Jakarta (ANTARA) - Presiden Korea Selatan Yoon Suk Yeol dimakzulkan oleh Majelis Nasional lewat pemungutan suara pada Sabtu (14/12), menyusul tindakannya yang memberlakukan darurat militer pada 3 Desember yang berujung kegagalan.
Dengan pemakzulan itu, jabatan Yoon akan ditangguhkan terhitung sejak dia menerima mosi pemakzulan dan Perdana Menteri Han Duck-soo akan menjadi penjabat presiden.

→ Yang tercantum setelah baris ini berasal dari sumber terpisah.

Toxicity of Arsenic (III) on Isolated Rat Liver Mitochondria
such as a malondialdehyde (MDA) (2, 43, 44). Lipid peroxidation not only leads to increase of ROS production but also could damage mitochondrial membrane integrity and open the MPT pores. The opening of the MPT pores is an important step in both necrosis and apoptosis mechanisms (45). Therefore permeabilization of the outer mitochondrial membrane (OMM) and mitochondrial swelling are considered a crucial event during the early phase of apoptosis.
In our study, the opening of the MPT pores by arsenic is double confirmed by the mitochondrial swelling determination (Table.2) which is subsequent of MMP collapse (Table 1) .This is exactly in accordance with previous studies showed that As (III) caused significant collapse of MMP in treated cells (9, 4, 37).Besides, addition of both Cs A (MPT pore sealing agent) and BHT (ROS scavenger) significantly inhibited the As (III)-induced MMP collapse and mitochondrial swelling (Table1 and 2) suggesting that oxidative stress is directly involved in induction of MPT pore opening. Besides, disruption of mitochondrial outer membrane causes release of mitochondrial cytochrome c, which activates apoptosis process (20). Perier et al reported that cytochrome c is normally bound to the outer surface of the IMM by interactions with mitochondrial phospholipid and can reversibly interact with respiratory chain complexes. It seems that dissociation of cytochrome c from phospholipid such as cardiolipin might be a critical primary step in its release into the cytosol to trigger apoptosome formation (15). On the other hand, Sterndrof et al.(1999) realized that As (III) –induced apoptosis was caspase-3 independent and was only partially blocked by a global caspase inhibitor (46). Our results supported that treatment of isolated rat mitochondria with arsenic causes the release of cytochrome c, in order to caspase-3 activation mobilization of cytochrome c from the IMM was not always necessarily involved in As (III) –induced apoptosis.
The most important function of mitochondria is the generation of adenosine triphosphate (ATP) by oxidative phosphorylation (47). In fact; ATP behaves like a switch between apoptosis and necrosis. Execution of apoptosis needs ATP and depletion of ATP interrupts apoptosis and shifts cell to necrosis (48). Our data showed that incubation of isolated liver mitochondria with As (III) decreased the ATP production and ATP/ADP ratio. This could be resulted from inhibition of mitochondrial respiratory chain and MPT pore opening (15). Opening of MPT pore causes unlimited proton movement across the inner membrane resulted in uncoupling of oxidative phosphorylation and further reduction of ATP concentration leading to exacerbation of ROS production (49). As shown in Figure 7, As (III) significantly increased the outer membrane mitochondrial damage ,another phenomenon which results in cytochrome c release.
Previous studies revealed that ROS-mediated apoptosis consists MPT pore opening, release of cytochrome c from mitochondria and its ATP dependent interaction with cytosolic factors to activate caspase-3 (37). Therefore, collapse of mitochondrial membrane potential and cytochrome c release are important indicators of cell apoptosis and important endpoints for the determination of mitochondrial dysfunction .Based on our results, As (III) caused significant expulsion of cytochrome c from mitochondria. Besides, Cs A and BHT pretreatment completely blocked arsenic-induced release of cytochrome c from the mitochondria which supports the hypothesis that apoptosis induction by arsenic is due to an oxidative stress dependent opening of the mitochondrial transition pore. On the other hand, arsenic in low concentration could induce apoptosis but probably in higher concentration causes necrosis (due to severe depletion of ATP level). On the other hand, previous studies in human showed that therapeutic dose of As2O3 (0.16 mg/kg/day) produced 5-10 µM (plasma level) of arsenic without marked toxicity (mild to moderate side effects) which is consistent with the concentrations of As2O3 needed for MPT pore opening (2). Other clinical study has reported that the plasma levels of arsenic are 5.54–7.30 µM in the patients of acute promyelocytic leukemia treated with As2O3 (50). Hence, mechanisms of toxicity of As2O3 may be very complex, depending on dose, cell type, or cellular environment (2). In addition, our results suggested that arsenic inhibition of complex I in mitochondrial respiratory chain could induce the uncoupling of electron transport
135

Berikut adalah sejumlah informasi terkait peristiwa politik tersebut yang dikutip dari berbagai sumber.
Darurat militer
Pada 3 Desember pukul 23.00 waktu setempat, Yoon mengumumkan pemberlakuan darurat militer untuk "menyelamatkan negara dari pihak-pihak yang mencoba melumpuhkan fungsi penting negara dan menghancurkan tatanan konstitusional demokrasi liberal."
Dia juga berdalih bahwa keputusan itu diambil untuk mengusir "pasukan komunis Korea Utara dan melenyapkan kelompok-kelompok anti-negara."
Setelah pengumuman tersebut, semua kegiatan politik, pertemuan, dan demonstrasi dilarang di seluruh Korsel.
Namun, pemberlakuan darurat militer tersebut tidak berlangsung lama.
Sehari kemudian, Yoon mengumumkan pencabutan darurat militer itu setelah Majelis Nasional lewat pemungutan suara memintanya untuk mengakhiri status tersebut.
Permintaan maaf
Pada 7 Desember, dalam pidatonya di televisi, Yoon menyampaikan "permintaan maaf yang tulus" karena darurat militer yang dia umumkan telah memicu kekhawatiran publik.
Yoon mengatakan darurat militer diberlakukan karena dia merasa "putus asa" dan berjanji tidak mengambil langkah seperti itu lagi.
Namun, setelah pidato Yoon itu, pemimpin oposisi utama Partai Demokrat Lee Jae-myung mengulang desakannya agar sang presiden segera mengundurkan diri atau harus menghadapi pemakzulan.
Mosi pemakzulan pertama
Partai-partai oposisi mengajukan mosi untuk memakzulkan Yoon ke Majelis Nasional pada 4 Desember setelah deklarasi darurat militer Yoon ditentang parlemen.
Mosi pemakzulan itu diteken oleh 191 anggota parlemen oposisi tanpa dukungan anggota parlemen dari Partai Kekuatan Rakyat (PPP) yang berkuasa. Akibatnya, mosi pemakzulan itu gagal disahkan.
Berdasarkan konstitusi Korsel, minimal dua pertiga dari 300 anggota parlemen harus memberikan suara mendukung untuk meloloskan mosi pemakzulan.
Mosi pemakzulan kedua
Kelompok oposisi yang terdiri dari Partai Demokrat dan lima partai lainnya kembali mengajukan mosi pemakzulan terhadap Yoon pada 12 Desember.
Pada Sabtu (14/12), melalui pemungutan suara, Majelis Nasional menyetujui mosi pemakzulan Yoon atas keputusannya memberlakukan darurat militer pada 3 Desember.
Mosi kedua itu disetujui oleh 204 dari 300 anggota parlemen setelah PPP memutuskan ikut dalam pemungutan suara beberapa saat sebelum sidang dimulai.
Namun, partai yang berkuasa itu tetap menolak pemakzulan Yoon.
Meski menghapus sejumlah tuduhan terhadap Yoon, mosi terakhir itu juga memasukkan beberapa tuduhan lain.
Salah satunya, dugaan bahwa Yoon telah memerintahkan pasukan militer dan kepolisian untuk menahan anggota parlemen ketika darurat militer diberlakukan.
Setelah mosi pemakzulan disahkan parlemen dan jabatan kepresidenan Yoon ditangguhkan, proses selanjutnya akan bergulir di Mahkamah Konstitusi.
Mahkamah itu akan memutuskan apakah Yoon patut dilucuti jabatannya atau dapat kembali menduduki jabatan itu.
Jika diputuskan bahwa Yoon pantas diturunkan, dia akan menjadi presiden Korsel kedua yang dimakzulkan setelah Park Geun-hye pada 2017.